According to my local newspaper Fresh & Greens staff have been instructed not to talk to the press under threat of loosing their severance pay - what a great employer!
The Group claims that the six stores closing were not profitable. A lamentable excuse when you consider their prime locations and the general lack of competition. This failure has more to do with incompetent management and a business culture which should have stuck to what it actually understands. Food retailing must not be left in the hands of amateurs from the hedge fund industry.
Jeff Metzger, the publisher of the Columbia-based Food World, said Natural Foods (part of the Catalyst Capital Group) overpaid for the Superfresh sites and then failed to renovate or invest to remake the stores' image.
"I would say doomed from the start," said Metzger, pointing to an "inability to change the perception of the consumer that this is not just a tired old Superfresh with a new name on it." He continued, "You reap what you sow .....it was sort of always being run, in my opinon, like it was an orphan."

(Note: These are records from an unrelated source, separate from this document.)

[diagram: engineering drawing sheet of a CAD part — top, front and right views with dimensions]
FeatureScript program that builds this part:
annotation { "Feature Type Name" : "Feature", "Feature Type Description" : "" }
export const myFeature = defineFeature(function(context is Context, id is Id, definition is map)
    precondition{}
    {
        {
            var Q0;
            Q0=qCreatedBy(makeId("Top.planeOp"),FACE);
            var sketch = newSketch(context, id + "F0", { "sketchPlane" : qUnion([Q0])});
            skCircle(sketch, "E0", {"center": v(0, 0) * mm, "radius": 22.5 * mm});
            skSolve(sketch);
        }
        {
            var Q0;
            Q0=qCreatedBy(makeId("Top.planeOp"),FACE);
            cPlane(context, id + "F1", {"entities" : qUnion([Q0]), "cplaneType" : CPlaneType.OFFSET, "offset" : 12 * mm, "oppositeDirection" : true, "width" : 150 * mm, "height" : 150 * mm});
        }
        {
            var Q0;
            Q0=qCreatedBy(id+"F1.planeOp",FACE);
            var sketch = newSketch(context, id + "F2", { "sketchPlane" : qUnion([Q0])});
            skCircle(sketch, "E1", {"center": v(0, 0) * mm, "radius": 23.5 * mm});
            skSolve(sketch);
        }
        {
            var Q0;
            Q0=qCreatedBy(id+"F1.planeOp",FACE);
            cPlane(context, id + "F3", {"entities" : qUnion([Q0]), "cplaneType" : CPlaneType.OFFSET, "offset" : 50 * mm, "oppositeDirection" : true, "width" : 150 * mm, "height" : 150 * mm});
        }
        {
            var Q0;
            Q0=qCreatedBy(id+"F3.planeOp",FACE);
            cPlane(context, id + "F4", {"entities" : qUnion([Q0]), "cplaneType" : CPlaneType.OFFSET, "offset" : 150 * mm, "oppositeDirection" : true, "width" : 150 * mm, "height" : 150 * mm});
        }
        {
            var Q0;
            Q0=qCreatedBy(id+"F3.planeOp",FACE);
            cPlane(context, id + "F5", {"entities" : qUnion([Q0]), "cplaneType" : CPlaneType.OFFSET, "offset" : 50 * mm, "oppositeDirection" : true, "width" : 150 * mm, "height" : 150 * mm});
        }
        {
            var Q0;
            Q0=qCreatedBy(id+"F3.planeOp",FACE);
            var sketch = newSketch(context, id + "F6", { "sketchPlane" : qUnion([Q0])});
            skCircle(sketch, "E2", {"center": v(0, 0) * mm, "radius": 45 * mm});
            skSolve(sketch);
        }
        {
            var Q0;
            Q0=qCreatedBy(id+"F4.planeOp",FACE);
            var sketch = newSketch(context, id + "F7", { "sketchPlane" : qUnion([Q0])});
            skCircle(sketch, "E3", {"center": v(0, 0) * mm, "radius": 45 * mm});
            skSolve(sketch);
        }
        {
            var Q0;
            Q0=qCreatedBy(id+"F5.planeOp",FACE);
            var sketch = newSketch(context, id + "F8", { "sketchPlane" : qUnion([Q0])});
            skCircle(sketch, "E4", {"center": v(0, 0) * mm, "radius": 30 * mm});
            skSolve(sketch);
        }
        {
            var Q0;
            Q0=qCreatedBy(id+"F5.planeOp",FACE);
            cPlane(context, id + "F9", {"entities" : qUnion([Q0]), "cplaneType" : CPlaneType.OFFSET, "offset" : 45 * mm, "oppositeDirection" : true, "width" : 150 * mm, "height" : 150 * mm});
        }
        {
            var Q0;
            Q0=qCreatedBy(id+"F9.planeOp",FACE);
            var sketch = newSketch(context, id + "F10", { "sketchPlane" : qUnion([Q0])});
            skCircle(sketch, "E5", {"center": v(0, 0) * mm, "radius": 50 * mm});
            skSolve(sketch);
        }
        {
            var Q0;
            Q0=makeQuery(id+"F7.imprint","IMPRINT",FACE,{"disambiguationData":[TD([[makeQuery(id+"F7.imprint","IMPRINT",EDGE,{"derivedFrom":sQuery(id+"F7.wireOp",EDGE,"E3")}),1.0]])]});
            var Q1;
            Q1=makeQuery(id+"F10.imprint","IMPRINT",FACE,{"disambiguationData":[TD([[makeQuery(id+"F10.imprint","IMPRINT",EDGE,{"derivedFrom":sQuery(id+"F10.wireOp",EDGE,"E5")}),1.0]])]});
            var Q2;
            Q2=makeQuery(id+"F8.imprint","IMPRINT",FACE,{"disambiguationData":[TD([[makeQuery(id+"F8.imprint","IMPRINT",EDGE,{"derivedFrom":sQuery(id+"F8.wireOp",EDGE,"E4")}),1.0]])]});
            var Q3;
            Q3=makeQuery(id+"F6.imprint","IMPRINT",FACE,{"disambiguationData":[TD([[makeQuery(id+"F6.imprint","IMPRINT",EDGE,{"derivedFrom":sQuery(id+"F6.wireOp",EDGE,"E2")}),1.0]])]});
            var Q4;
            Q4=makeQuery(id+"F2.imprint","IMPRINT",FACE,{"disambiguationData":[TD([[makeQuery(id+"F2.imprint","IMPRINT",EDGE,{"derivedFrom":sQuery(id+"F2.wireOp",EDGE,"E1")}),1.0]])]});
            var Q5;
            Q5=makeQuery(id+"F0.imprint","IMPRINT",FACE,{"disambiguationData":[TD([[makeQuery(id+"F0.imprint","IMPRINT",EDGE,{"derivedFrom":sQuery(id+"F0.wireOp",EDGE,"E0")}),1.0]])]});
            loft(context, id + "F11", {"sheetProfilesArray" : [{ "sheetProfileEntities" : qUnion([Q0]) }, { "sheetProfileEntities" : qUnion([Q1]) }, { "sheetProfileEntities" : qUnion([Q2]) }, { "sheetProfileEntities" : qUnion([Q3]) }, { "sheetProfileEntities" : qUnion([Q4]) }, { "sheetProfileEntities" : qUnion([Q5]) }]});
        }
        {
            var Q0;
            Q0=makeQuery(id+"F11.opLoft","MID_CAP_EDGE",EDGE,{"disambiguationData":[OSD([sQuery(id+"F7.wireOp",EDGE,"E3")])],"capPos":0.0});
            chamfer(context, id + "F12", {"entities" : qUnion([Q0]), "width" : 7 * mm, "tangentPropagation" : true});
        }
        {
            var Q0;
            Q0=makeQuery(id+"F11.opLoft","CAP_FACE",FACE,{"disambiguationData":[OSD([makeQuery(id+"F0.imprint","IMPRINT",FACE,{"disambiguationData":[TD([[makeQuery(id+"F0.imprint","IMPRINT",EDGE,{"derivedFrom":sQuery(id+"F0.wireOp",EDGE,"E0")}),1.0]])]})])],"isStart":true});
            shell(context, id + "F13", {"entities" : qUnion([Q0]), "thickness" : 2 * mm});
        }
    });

A damning verdict by an industry pro which should worry investors in the Canadian based Catalyst Capital Group run by founding managing partner Newton 'Buttercup' Glassman.
As an investor in distressed companies, Mr. Glassman is often casually referred to as a vulture but he claims to be taking what others have messed up and trying to fix it. Vultures tear dead things apart for sustenance. Mr. Glassman says. "You've got to build something to contribute to society'. Tell this specious nonsense to the sacked employees of Fresh & Greens, the store's deserted landlords, and the hundreds of families who no longer have a convenient food outlet in their area.